Thursday, November 24, 2011

Traditions

We have a tradition in this family when Thanksgiving rolls around.

It was actually a tradition started by my Grandmother. Every year, when we would gather to fill ourselves with the yumminess of Thanksgiving, she would give each of her Grandchildren a Christmas ornament.

I received my last Christmas ornament from her when I was a senior in High School. She passed away a few short months prior to me graduating.

In the Summer of 2000, I said I Do and four months later, I continued my Grandmother's tradition with my new husband. We have given each other an ornament every Thanksgiving since.

Thanksgiving 2009, we were blessed to add one more life to our tradition. 

This past Spring when we discovered we would be adding to our family by two, I thought of Thanksgiving and smiled. I smiled for we were blessed to add two more precious lives to our Thanksgiving Tradition.

Life now, looks drastically different then it did in the Spring. There is not going to be two Baby's First Christmas Ornaments to our tree this year. There will be ornaments just not the ones that commemorate that occasion. 

I wanted to do it. They have a place in my heart. I want them to have a place on our Christmas tree as well. It is only right. It is only natural for Emmerson and Vivienne to be a part of this tradition. They are a part of our family. For always.

I wanted to do it but the thought of buying their ornaments took the breath from me and crushed my chest. I told my husband that he would have to do it. Alone. I just couldn't.

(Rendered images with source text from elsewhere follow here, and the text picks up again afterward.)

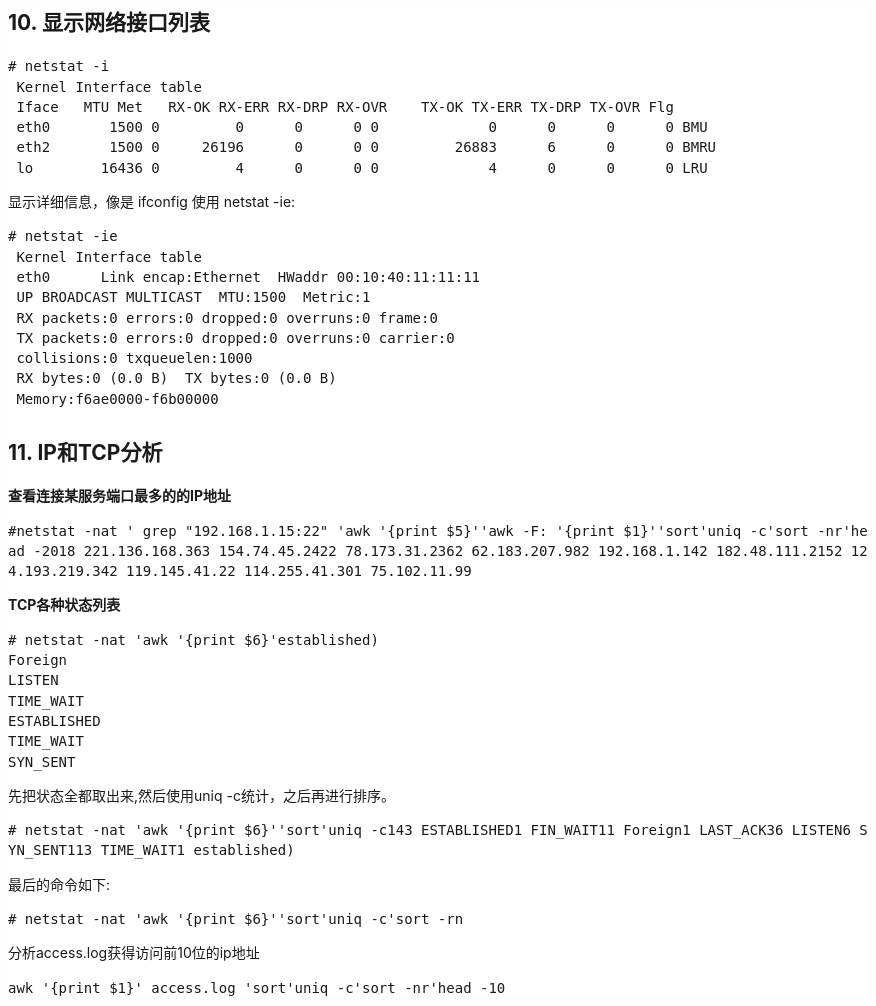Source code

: ## **10. 显示网络接口列表**

<pre># netstat -i
 Kernel Interface table
 Iface   MTU Met   RX-OK RX-ERR RX-DRP RX-OVR    TX-OK TX-ERR TX-DRP TX-OVR Flg
 eth0       1500 0         0      0      0 0             0      0      0      0 BMU
 eth2       1500 0     26196      0      0 0         26883      6      0      0 BMRU
 lo        16436 0         4      0      0 0             4      0      0      0 LRU</pre>
显示详细信息，像是 ifconfig 使用 netstat -ie:

<pre># netstat -ie
 Kernel Interface table
 eth0      Link encap:Ethernet  HWaddr 00:10:40:11:11:11
 UP BROADCAST MULTICAST  MTU:1500  Metric:1
 RX packets:0 errors:0 dropped:0 overruns:0 frame:0
 TX packets:0 errors:0 dropped:0 overruns:0 carrier:0
 collisions:0 txqueuelen:1000
 RX bytes:0 (0.0 B)  TX bytes:0 (0.0 B)
 Memory:f6ae0000-f6b00000</pre>

## **11. IP和TCP分析**

**查看连接某服务端口最多的的IP地址**

<pre>#netstat -nat ' grep "192.168.1.15:22" 'awk '{print $5}''awk -F: '{print $1}''sort'uniq -c'sort -nr'head -2018 221.136.168.363 154.74.45.2422 78.173.31.2362 62.183.207.982 192.168.1.142 182.48.111.2152 124.193.219.342 119.145.41.22 114.255.41.301 75.102.11.99</pre>

**TCP各种状态列表**

<pre># netstat -nat 'awk '{print $6}'established)
Foreign
LISTEN
TIME_WAIT
ESTABLISHED
TIME_WAIT
SYN_SENT</pre>

先把状态全都取出来,然后使用uniq -c统计，之后再进行排序。

<pre># netstat -nat 'awk '{print $6}''sort'uniq -c143 ESTABLISHED1 FIN_WAIT11 Foreign1 LAST_ACK36 LISTEN6 SYN_SENT113 TIME_WAIT1 established)</pre>

最后的命令如下:
<pre># netstat -nat 'awk '{print $6}''sort'uniq -c'sort -rn</pre>
分析access.log获得访问前10位的ip地址
<pre>awk '{print $1}' access.log 'sort'uniq -c'sort -nr'head -10</pre>
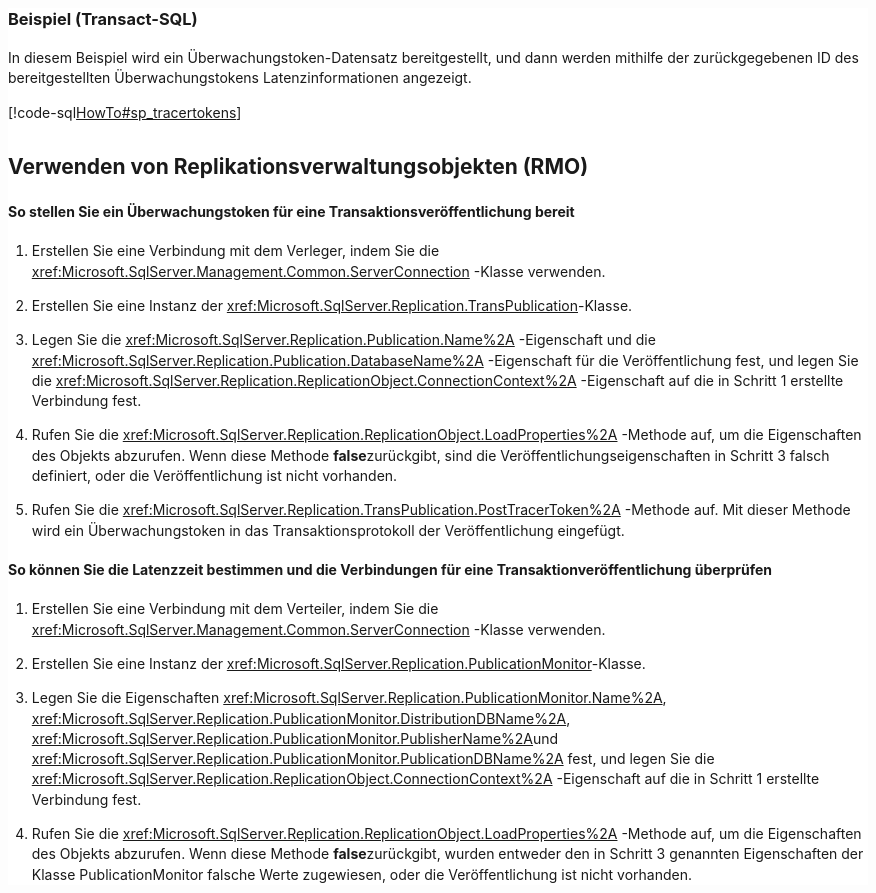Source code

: ###  <a name="example-transact-sql"></a><a name="TsqlExample"></a> Beispiel (Transact-SQL)  
 In diesem Beispiel wird ein Überwachungstoken-Datensatz bereitgestellt, und dann werden mithilfe der zurückgegebenen ID des bereitgestellten Überwachungstokens Latenzinformationen angezeigt.  
  
 [!code-sql[HowTo#sp_tracertokens](../../../relational-databases/replication/codesnippet/tsql/measure-latency-and-vali_1.sql)]  
  
##  <a name="using-replication-management-objects-rmo"></a><a name="RMOProcedure"></a> Verwenden von Replikationsverwaltungsobjekten (RMO)  
  
#### <a name="to-post-a-tracer-token-to-a-transactional-publication"></a>So stellen Sie ein Überwachungstoken für eine Transaktionsveröffentlichung bereit  
  
1.  Erstellen Sie eine Verbindung mit dem Verleger, indem Sie die <xref:Microsoft.SqlServer.Management.Common.ServerConnection> -Klasse verwenden.  
  
2.  Erstellen Sie eine Instanz der <xref:Microsoft.SqlServer.Replication.TransPublication>-Klasse.  
  
3.  Legen Sie die <xref:Microsoft.SqlServer.Replication.Publication.Name%2A> -Eigenschaft und die <xref:Microsoft.SqlServer.Replication.Publication.DatabaseName%2A> -Eigenschaft für die Veröffentlichung fest, und legen Sie die <xref:Microsoft.SqlServer.Replication.ReplicationObject.ConnectionContext%2A> -Eigenschaft auf die in Schritt 1 erstellte Verbindung fest.  
  
4.  Rufen Sie die <xref:Microsoft.SqlServer.Replication.ReplicationObject.LoadProperties%2A> -Methode auf, um die Eigenschaften des Objekts abzurufen. Wenn diese Methode **false**zurückgibt, sind die Veröffentlichungseigenschaften in Schritt 3 falsch definiert, oder die Veröffentlichung ist nicht vorhanden.  
  
5.  Rufen Sie die <xref:Microsoft.SqlServer.Replication.TransPublication.PostTracerToken%2A> -Methode auf. Mit dieser Methode wird ein Überwachungstoken in das Transaktionsprotokoll der Veröffentlichung eingefügt.  
  
#### <a name="to-determine-latency-and-validate-connections-for-a-transactional-publication"></a>So können Sie die Latenzzeit bestimmen und die Verbindungen für eine Transaktionveröffentlichung überprüfen  
  
1.  Erstellen Sie eine Verbindung mit dem Verteiler, indem Sie die <xref:Microsoft.SqlServer.Management.Common.ServerConnection> -Klasse verwenden.  
  
2.  Erstellen Sie eine Instanz der <xref:Microsoft.SqlServer.Replication.PublicationMonitor>-Klasse.  
  
3.  Legen Sie die Eigenschaften <xref:Microsoft.SqlServer.Replication.PublicationMonitor.Name%2A>, <xref:Microsoft.SqlServer.Replication.PublicationMonitor.DistributionDBName%2A>, <xref:Microsoft.SqlServer.Replication.PublicationMonitor.PublisherName%2A>und <xref:Microsoft.SqlServer.Replication.PublicationMonitor.PublicationDBName%2A> fest, und legen Sie die <xref:Microsoft.SqlServer.Replication.ReplicationObject.ConnectionContext%2A> -Eigenschaft auf die in Schritt 1 erstellte Verbindung fest.  
  
4.  Rufen Sie die <xref:Microsoft.SqlServer.Replication.ReplicationObject.LoadProperties%2A> -Methode auf, um die Eigenschaften des Objekts abzurufen. Wenn diese Methode **false**zurückgibt, wurden entweder den in Schritt 3 genannten Eigenschaften der Klasse PublicationMonitor falsche Werte zugewiesen, oder die Veröffentlichung ist nicht vorhanden.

I did it. I went with him and bought Emmerson and Vivienne their very first Christmas ornaments.

I did it but it was hard. So much harder than I ever imagined but I did it. I am so thankful that I did.

The very first ornament I saw was a Baby's First Christmas ornament. The chest crushed. The breath I needed to breathe escaped me. I gently touched it and whispered, "This is the one we should be buying".

A sales lady asked if we needed any assistance and I started sobbing. Grief paralyzed and tears flooded.   The questions came along with the anger and the overwhelming sadness of all that I miss and continue to miss. 

It was very hard but I am so thankful I did it. 

This year, when we commence celebrating Christmas in this house by putting up the tree, my daughters will have a place on the tree as well.




It is only right. It is only natural. They belong in our traditions and our celebrations.

They are a part my heart for always.





This is part of a series by Franchesca





Stephanie

1 comment:

  1. Hi Stephanie,
    This is such a touching post. I can fully understand everything you have written here. I have a Christmas ornament with the word 'TWINS' on it and I thought I would never use it again after my twin sister's death. Happily I was able to do so 1 year after her death as it was a favourite of both of us. I love the twin ornaments! I was immediately attracted to your post as I saw the picture on my Blogger Dashboard. My thoughts and prayers are with you and your family. Take care.